Genovation Cars is an American automobile manufacturer based in Maryland. The company takes well-known production vehicles such as the 2006 Corvette Z06, removing the drivetrain and fuel tank and replacing them with electronic motors and 44kWh batteries. Its current model, the GXE is an acronym for Genovation Extreme Electric Car.

==History==
The company began buying petrol-engine cars in good condition, installing a dual-motor power-train and selling them.

Early Genovation projects involved electrifying the Ford Focus for fleet operations and developing the GSL, an electric version of the first-generation Mercedes SL.

Genovation's GXE is an electric vehicle modified from a 2006 Corvette Z06. The Corvette's gasoline engine was replaced with dual, liquid-cooled electric motors. These motors generate at least 700 hp and 600 lb-ft of torque, whereas ' original Corvette V8 engine produced around 505 hp and 400 lb-ft of torque. It uses a 44kWh battery pack, giving it a 130-mile range under normal conditions.

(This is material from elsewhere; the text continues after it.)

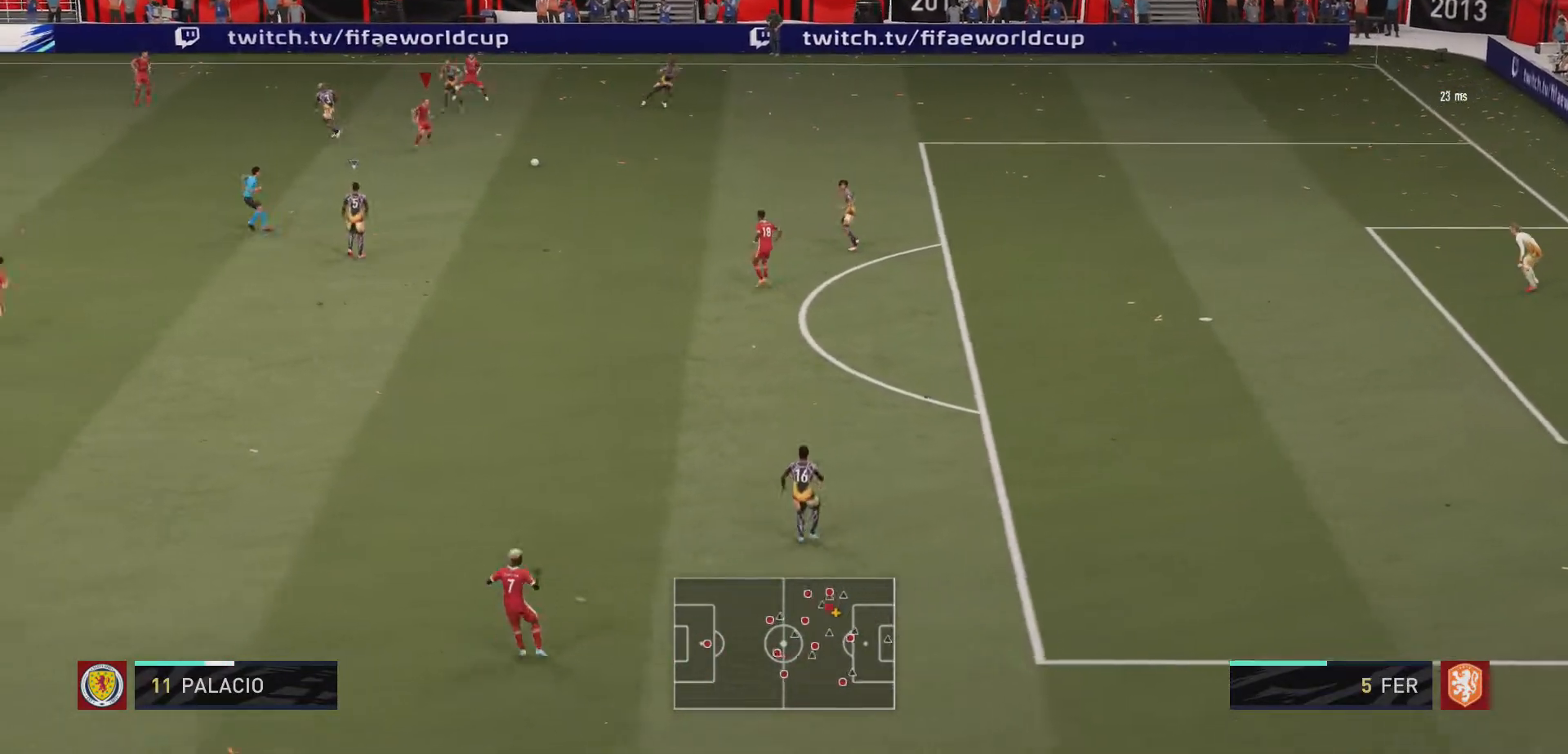
{"buttons": ["R2"], "left_stick": "down-left", "right_stick": "center", "events": [[167, "L2", "up"]]}
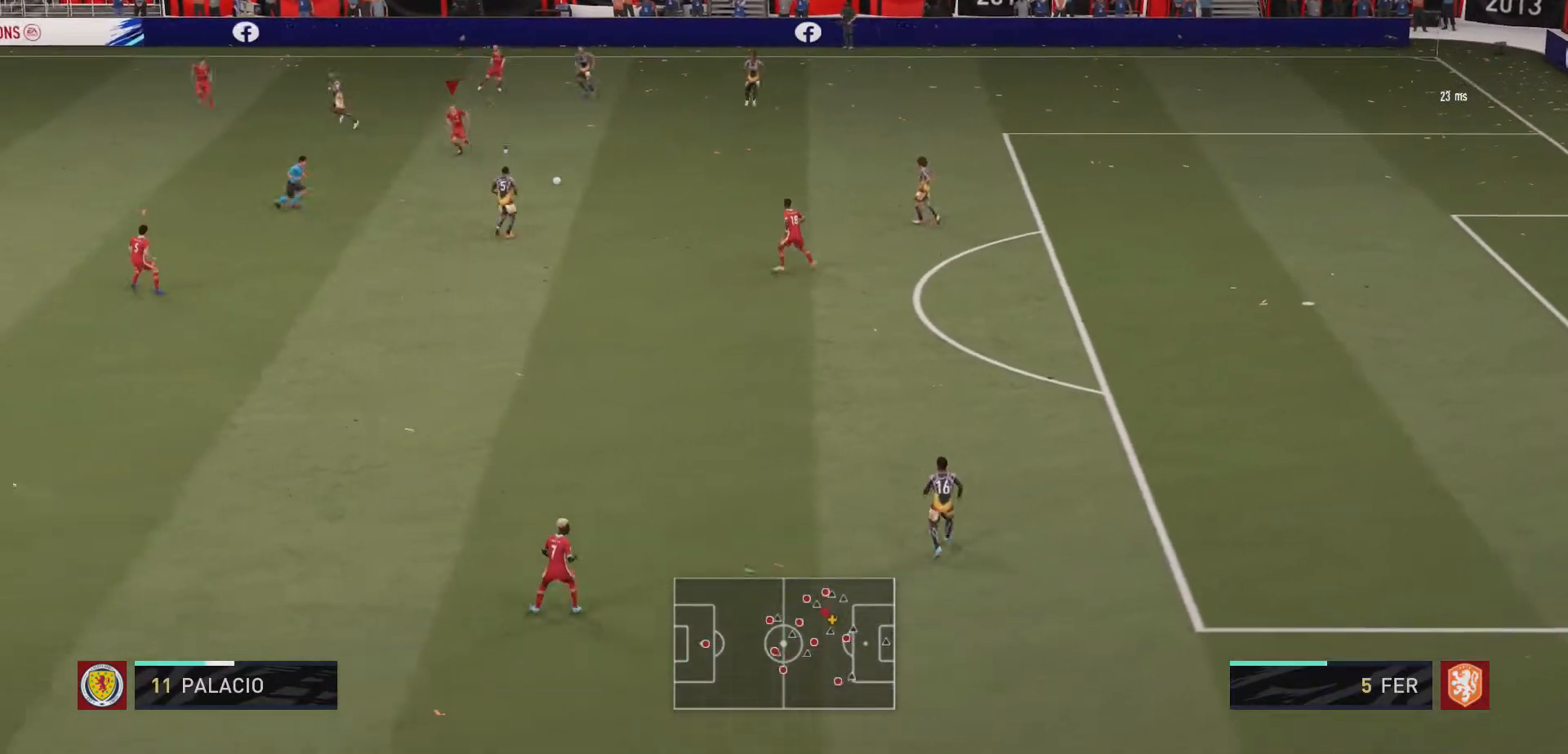
{"buttons": ["R2"], "left_stick": "down-left", "right_stick": "center", "events": []}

The GXE's front-mounted twin electric motors, produce 789 bhp from around 700 lb-ft of torque. These motors use dual inverters. The car uses a drivetrain that emulates the Corvette's feel.

The GXE set a new electric vehicle speed record of 210.2 mph at the Bohmer Proving Grounds in Merritt Island, Florida.

The GXE is a modified version of the C7 Grand Sport Corvette. It has an 800-horsepower powertrain powered by two electric motors and five battery packs. The vehicle comes with a seven-speed manual transmission or an eight-speed automatic gearbox.